My TOP 3 pet peeves with published novels are:
1. stage direction: the writing feels like adapted screenplay, where we follow every single move and action of every character. I think it's excessive exposure to visual media (movies, shows, short form videos) that leads authors to believe the reader can't fill in the gaps (e.g., figure out that characters took the elevator to the rooftop restaurant, so in order to fill the time, characters engage in meaningless chitchat for the duration of the elevator ride. It really happens in published novels and it drives me up the wall. So many wasted words.)
2. the 5-senses mandate: making sure the reader gets all possible sensory information for every single scene. As if the author read the manual which told them to engage the reader's senses and forgot the most important sense: common sense.
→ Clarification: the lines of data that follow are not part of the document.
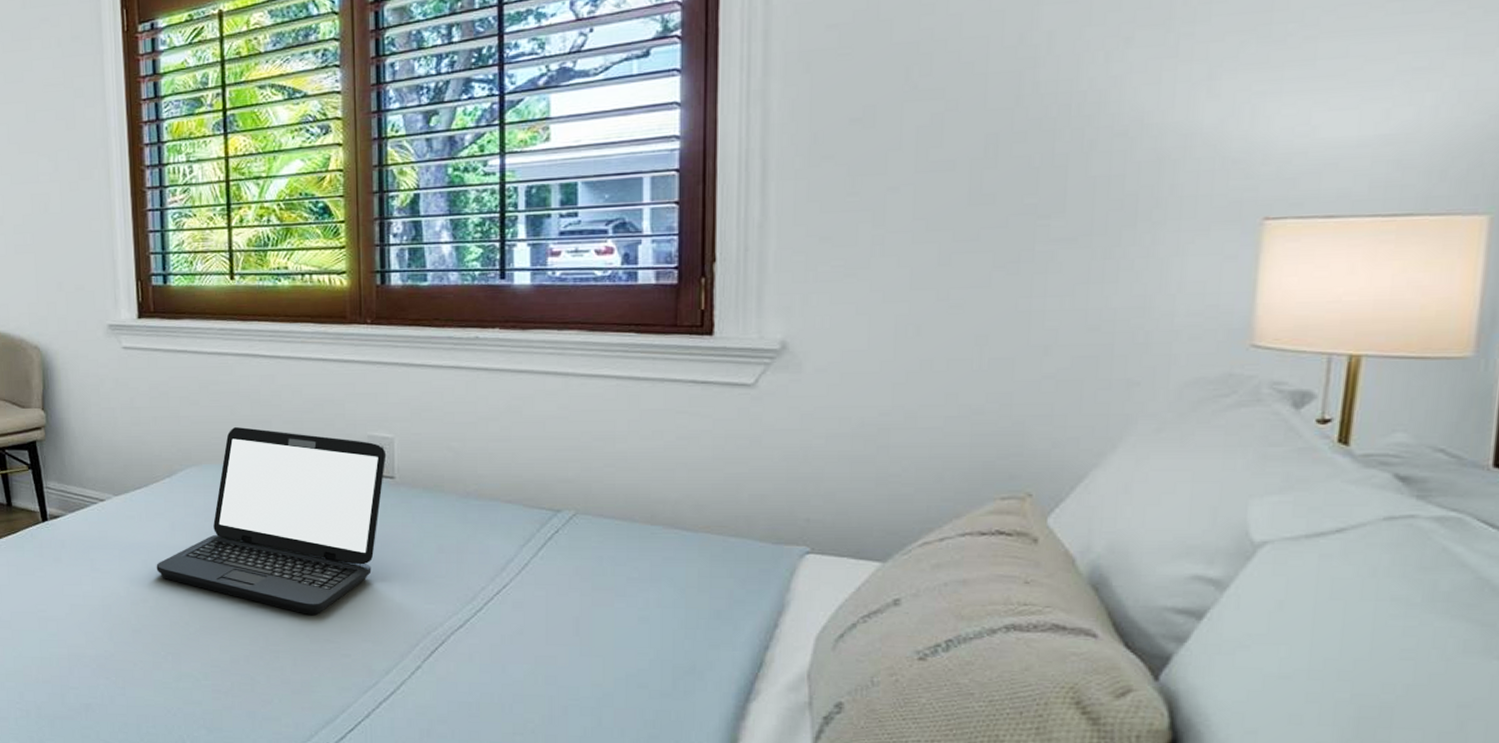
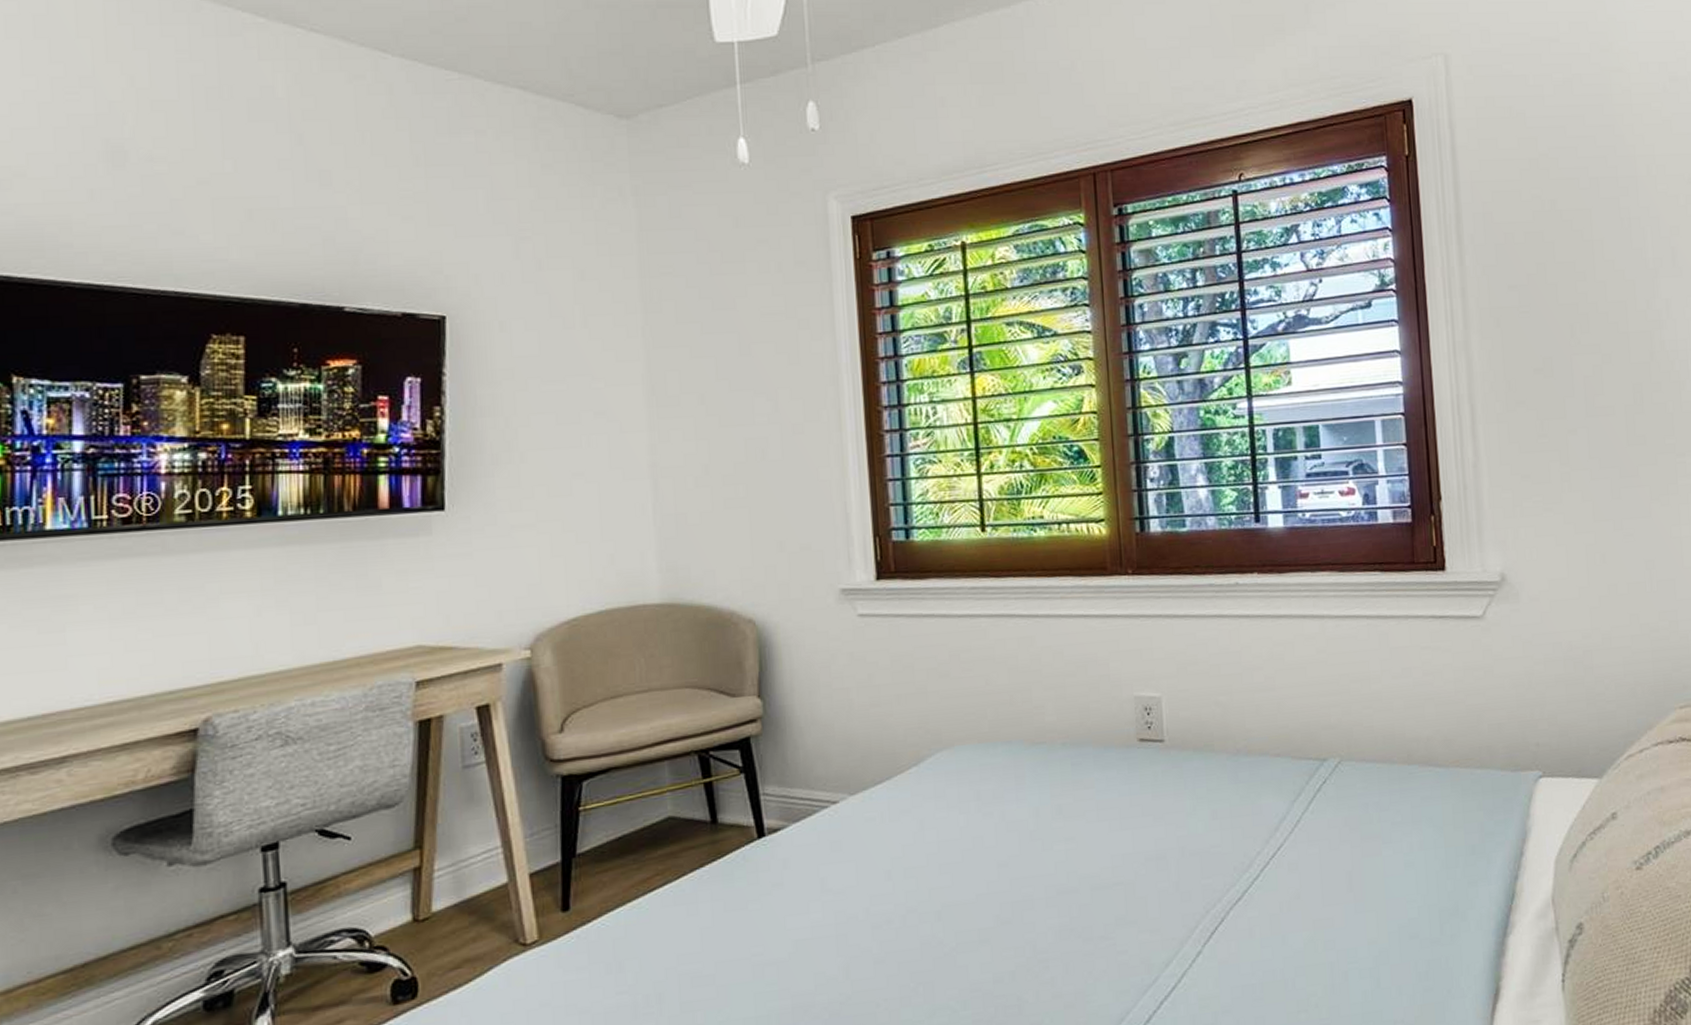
laptop: present [156,427,387,615] -> none [902,698,1155,911]

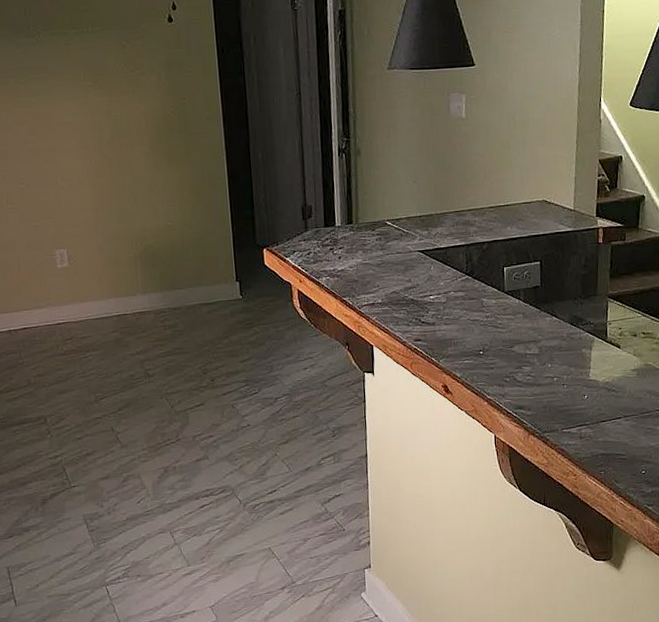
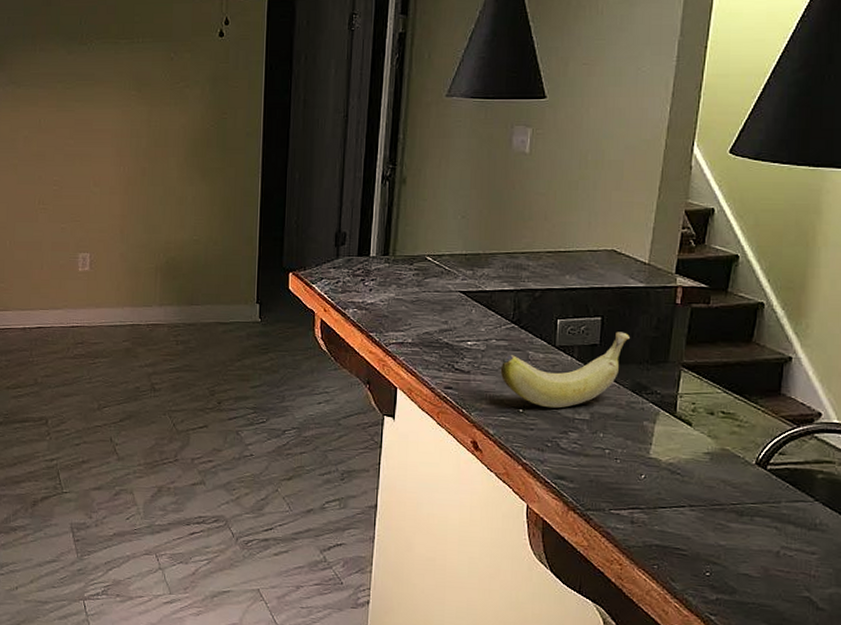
banana: none [460,272,566,348] -> present [500,331,631,409]

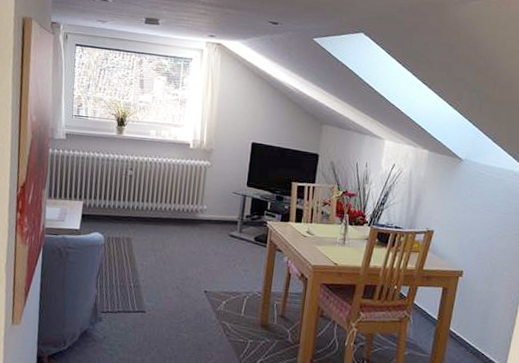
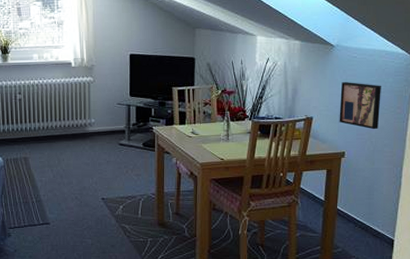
wall art: none [460,198,506,251] -> present [339,82,381,130]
Having an array of visuals, sounds, smells, tastes, and tactile sensations thrown at the reader on every other page leads to a literal sensory overload, where nothing sticks out. Instead, pick one or two senses that matter and let's get now with the scene.
3. loose scene work: this is probably my biggest pet peeve. I remember reading a runaway bestseller and counting how many times the dialogue in a scene ended with "'OK,' I said." or "'See you tomorrow,' she said." Almost every single scene started with an unnecessary warm-up and ended with even more superfluous wrap-up. It's as if some authors forgot the golden rule of scene work: "start late, leave early." The reader doesn't need all the greetings and all the goodbyes to know the scene has started and ended.
I recently watched a lot of donna tartt interviews. One of the main things i came away with was how wild it is that she takes ten plus years to write a book. Ten years! Not only are authors/writers these days pressured to write a book in a two year turnaround, but they also are expected to have a “day job” that supports them, oh and also, gain a social media following.
It seems impossible because it is. To craft a beautiful book takes time and attention.